Although they have minimal assets, the Barons also enjoy relatively low debt. The biggest risk lies in their lack of an emergency fund and sufficient insurance, which means that in the event of a financial emergency, their life could suddenly become extremely difficult. They must immediately face these issues head-on by setting aside money in an emergency fund, and by purchasing sufficient life insurance.

Next is their lack of budgeting discipline and insufficient monthly income. They must address the former through an easy-to- follow envelop budgeting system, and the latter by purposefully increasing income. Andy can increase his income by gradually completing his ophthalmology equipment set, and complement this with an innovative internet marketing campaign. When they have enough funds, Tricia can invest in her chicken farm. In the short term, the Barons can generate additional income through eBook publishing on Amazon’s Kindle platform.

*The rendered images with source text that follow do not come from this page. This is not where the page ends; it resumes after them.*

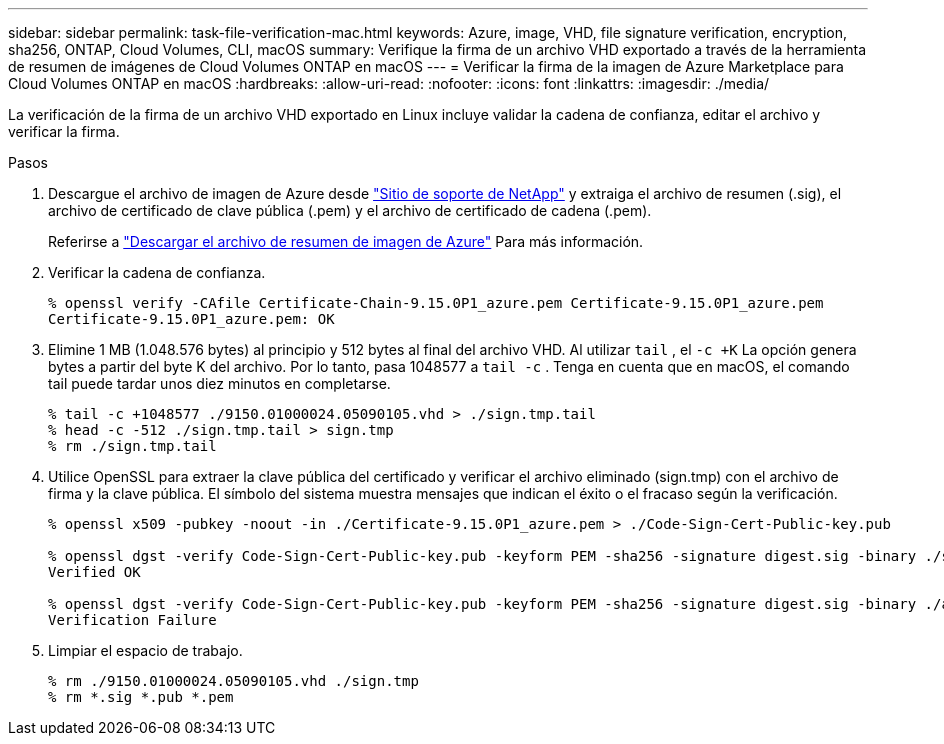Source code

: ---
sidebar: sidebar 
permalink: task-file-verification-mac.html 
keywords: Azure, image, VHD, file signature verification, encryption, sha256, ONTAP, Cloud Volumes, CLI, macOS 
summary: Verifique la firma de un archivo VHD exportado a través de la herramienta de resumen de imágenes de Cloud Volumes ONTAP en macOS 
---
= Verificar la firma de la imagen de Azure Marketplace para Cloud Volumes ONTAP en macOS
:hardbreaks:
:allow-uri-read: 
:nofooter: 
:icons: font
:linkattrs: 
:imagesdir: ./media/


[role="lead"]
La verificación de la firma de un archivo VHD exportado en Linux incluye validar la cadena de confianza, editar el archivo y verificar la firma.

.Pasos
. Descargue el archivo de imagen de Azure desde https://mysupport.netapp.com/site/["Sitio de soporte de NetApp"^] y extraiga el archivo de resumen (.sig), el archivo de certificado de clave pública (.pem) y el archivo de certificado de cadena (.pem).
+
Referirse a https://docs.netapp.com/us-en/bluexp-cloud-volumes-ontap/task-azure-download-digest-file.html["Descargar el archivo de resumen de imagen de Azure"^] Para más información.

. Verificar la cadena de confianza.
+
[source, cli]
----
% openssl verify -CAfile Certificate-Chain-9.15.0P1_azure.pem Certificate-9.15.0P1_azure.pem
Certificate-9.15.0P1_azure.pem: OK
----
. Elimine 1 MB (1.048.576 bytes) al principio y 512 bytes al final del archivo VHD.  Al utilizar `tail` , el `-c +K` La opción genera bytes a partir del byte K del archivo.  Por lo tanto, pasa 1048577 a `tail -c` .  Tenga en cuenta que en macOS, el comando tail puede tardar unos diez minutos en completarse.
+
[source, cli]
----
% tail -c +1048577 ./9150.01000024.05090105.vhd > ./sign.tmp.tail
% head -c -512 ./sign.tmp.tail > sign.tmp
% rm ./sign.tmp.tail
----
. Utilice OpenSSL para extraer la clave pública del certificado y verificar el archivo eliminado (sign.tmp) con el archivo de firma y la clave pública.  El símbolo del sistema muestra mensajes que indican el éxito o el fracaso según la verificación.
+
[source, cli]
----
% openssl x509 -pubkey -noout -in ./Certificate-9.15.0P1_azure.pem > ./Code-Sign-Cert-Public-key.pub

% openssl dgst -verify Code-Sign-Cert-Public-key.pub -keyform PEM -sha256 -signature digest.sig -binary ./sign.tmp
Verified OK

% openssl dgst -verify Code-Sign-Cert-Public-key.pub -keyform PEM -sha256 -signature digest.sig -binary ./another_file_from_nowhere.tmp
Verification Failure
----
. Limpiar el espacio de trabajo.
+
[source, cli]
----
% rm ./9150.01000024.05090105.vhd ./sign.tmp
% rm *.sig *.pub *.pem
----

Andy must carefully consider his tax compliance strategy. While we recommend full compliance as soon as possible, he will probably gradually ease into full compliance within the next five years.

A more thorough investment plan and estate plan should be part of a comprehensive financial plan, but these are not tackled in this paper because of the Baron family’s low current net worth. These shall be tackled in due time.

This financial plan shall be reviewed on the 15th day of January of every year.